*Your task*. The first line of the data below and every line after it, through the one with "494 99 651.5", must be transcribed without change.

*Data records*.

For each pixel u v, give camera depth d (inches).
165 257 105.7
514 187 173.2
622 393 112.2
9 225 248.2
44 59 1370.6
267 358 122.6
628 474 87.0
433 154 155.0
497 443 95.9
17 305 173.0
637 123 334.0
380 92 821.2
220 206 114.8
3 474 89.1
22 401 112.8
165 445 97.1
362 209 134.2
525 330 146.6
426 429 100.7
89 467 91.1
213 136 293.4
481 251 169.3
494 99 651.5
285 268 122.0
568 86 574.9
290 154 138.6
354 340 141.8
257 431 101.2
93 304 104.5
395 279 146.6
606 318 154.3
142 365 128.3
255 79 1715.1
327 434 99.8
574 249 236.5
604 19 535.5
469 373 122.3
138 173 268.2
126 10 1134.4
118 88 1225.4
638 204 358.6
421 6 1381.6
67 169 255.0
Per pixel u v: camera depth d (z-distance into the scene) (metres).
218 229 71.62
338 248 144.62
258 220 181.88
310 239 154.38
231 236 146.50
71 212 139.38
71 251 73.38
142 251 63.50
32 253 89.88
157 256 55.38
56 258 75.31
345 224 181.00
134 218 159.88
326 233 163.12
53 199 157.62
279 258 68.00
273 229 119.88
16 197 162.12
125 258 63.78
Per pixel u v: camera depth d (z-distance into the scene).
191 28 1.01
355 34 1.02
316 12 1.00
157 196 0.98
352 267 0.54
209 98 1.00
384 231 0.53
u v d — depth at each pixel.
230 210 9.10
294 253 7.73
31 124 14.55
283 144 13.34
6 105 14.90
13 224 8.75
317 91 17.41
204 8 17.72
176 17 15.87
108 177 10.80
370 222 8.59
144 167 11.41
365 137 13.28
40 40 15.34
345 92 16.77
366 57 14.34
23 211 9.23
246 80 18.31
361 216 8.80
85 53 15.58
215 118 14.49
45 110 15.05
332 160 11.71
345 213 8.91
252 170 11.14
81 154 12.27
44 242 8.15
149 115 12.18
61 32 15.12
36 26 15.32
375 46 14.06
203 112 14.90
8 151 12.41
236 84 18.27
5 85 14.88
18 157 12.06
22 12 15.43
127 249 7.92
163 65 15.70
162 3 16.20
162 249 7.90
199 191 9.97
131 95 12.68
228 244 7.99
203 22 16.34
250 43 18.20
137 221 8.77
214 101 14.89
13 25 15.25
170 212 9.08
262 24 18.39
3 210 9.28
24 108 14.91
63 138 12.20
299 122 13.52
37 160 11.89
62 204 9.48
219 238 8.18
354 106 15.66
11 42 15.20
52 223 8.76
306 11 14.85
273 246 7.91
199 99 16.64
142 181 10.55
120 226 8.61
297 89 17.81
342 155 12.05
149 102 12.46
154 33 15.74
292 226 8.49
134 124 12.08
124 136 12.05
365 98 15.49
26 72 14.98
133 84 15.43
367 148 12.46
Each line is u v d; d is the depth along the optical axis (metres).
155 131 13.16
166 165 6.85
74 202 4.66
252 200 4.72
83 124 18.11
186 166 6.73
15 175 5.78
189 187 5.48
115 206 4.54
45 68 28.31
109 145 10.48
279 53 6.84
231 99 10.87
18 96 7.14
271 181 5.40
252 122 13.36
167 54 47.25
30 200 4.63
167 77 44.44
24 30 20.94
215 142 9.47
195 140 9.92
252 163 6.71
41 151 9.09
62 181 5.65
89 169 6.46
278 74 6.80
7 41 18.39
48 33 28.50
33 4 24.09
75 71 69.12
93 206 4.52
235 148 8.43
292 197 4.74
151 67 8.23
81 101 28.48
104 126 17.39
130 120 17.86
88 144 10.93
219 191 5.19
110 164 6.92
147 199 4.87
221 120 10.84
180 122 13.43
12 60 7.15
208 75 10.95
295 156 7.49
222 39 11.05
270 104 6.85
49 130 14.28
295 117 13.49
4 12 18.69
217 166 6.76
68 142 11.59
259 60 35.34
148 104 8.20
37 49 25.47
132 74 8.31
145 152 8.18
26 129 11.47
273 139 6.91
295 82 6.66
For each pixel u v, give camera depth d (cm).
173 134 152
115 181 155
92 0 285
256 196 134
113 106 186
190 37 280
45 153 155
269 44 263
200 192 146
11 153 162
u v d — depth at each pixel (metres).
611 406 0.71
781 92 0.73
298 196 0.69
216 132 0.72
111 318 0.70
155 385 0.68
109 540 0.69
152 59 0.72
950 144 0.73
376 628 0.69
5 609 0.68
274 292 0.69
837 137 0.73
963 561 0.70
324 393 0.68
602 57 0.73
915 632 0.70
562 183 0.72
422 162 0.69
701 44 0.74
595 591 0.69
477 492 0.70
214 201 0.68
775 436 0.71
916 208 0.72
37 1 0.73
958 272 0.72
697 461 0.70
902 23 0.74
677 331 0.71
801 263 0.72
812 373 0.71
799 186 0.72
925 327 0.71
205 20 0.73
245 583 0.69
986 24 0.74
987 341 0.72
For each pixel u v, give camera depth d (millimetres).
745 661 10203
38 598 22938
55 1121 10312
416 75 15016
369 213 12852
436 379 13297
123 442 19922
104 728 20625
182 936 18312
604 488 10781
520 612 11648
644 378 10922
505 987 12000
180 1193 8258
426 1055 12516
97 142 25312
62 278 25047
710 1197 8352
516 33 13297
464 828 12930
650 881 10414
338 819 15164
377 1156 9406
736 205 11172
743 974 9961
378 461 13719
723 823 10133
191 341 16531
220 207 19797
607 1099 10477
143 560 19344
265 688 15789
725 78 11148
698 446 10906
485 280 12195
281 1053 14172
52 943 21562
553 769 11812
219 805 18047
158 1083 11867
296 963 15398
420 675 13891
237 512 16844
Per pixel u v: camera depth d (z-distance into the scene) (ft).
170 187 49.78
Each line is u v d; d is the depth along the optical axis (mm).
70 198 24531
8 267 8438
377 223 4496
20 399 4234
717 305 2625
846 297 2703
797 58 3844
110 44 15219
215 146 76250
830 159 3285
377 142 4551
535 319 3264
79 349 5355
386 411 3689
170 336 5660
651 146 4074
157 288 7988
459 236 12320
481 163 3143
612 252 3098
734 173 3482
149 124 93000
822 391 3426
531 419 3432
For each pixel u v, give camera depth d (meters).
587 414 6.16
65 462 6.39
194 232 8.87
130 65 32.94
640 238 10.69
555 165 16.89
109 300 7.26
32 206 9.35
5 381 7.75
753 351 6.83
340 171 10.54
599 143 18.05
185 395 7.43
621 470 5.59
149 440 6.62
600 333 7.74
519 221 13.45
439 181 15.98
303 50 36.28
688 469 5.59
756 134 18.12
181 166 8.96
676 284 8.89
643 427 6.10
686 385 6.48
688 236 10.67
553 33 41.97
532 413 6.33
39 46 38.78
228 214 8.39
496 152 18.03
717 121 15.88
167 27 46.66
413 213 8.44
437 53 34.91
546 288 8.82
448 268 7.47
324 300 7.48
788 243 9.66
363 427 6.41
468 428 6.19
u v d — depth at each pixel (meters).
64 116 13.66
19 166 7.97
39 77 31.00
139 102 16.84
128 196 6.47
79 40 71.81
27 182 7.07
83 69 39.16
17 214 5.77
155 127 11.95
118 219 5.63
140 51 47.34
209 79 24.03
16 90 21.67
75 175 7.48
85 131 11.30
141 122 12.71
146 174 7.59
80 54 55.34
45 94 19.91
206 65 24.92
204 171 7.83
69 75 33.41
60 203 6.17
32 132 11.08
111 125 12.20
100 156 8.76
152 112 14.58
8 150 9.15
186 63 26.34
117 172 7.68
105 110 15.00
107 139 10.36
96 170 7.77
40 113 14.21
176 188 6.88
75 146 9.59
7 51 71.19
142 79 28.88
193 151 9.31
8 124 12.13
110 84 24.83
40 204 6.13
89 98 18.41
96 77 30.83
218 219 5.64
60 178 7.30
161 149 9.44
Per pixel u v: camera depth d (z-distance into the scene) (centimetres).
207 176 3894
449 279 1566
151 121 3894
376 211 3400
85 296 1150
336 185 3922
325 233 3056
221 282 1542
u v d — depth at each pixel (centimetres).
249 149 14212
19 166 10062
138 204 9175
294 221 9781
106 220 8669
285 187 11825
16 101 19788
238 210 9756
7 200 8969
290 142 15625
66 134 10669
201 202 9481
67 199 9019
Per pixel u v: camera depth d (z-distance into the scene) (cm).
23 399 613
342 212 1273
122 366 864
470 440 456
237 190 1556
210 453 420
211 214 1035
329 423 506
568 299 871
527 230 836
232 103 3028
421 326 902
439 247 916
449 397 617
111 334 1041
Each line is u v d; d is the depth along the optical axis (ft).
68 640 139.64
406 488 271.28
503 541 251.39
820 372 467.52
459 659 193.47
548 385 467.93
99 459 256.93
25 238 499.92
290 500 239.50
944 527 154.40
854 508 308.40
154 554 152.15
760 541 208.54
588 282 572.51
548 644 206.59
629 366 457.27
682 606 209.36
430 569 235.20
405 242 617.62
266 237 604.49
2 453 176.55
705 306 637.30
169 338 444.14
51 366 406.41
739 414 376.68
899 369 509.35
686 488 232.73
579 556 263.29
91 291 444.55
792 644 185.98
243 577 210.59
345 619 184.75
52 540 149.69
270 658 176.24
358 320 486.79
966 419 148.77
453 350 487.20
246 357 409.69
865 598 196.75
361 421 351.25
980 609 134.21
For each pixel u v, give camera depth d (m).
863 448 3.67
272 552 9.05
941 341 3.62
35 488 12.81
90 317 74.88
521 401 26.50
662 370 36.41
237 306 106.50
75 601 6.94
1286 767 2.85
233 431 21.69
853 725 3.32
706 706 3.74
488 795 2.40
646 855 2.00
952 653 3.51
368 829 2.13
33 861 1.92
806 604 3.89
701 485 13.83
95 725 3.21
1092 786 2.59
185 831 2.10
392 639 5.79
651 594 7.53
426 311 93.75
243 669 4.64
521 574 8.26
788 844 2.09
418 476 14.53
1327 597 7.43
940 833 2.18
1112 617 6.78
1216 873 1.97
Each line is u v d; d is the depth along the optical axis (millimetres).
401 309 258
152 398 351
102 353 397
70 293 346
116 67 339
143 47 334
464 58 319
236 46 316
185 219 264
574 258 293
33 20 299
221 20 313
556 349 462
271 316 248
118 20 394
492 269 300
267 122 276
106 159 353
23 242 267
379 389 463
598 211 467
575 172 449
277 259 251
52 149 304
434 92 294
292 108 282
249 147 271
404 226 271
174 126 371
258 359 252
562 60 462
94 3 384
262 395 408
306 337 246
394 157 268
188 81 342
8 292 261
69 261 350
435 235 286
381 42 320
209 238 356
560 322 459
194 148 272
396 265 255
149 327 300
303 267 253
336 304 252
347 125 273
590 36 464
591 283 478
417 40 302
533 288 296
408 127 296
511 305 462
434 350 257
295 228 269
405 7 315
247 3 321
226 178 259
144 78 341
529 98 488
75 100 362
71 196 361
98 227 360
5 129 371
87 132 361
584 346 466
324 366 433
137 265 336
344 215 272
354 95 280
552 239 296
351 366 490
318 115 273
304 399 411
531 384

*Written answer*.
For each pixel u v, give camera depth d (inches).
165 257 105.7
514 187 173.2
622 393 112.2
9 225 248.2
44 59 1370.6
267 358 122.6
628 474 87.0
433 154 155.0
497 443 95.9
17 305 173.0
637 123 334.0
380 92 821.2
220 206 114.8
3 474 89.1
22 401 112.8
165 445 97.1
362 209 134.2
525 330 146.6
426 429 100.7
89 467 91.1
213 136 293.4
481 251 169.3
494 99 651.5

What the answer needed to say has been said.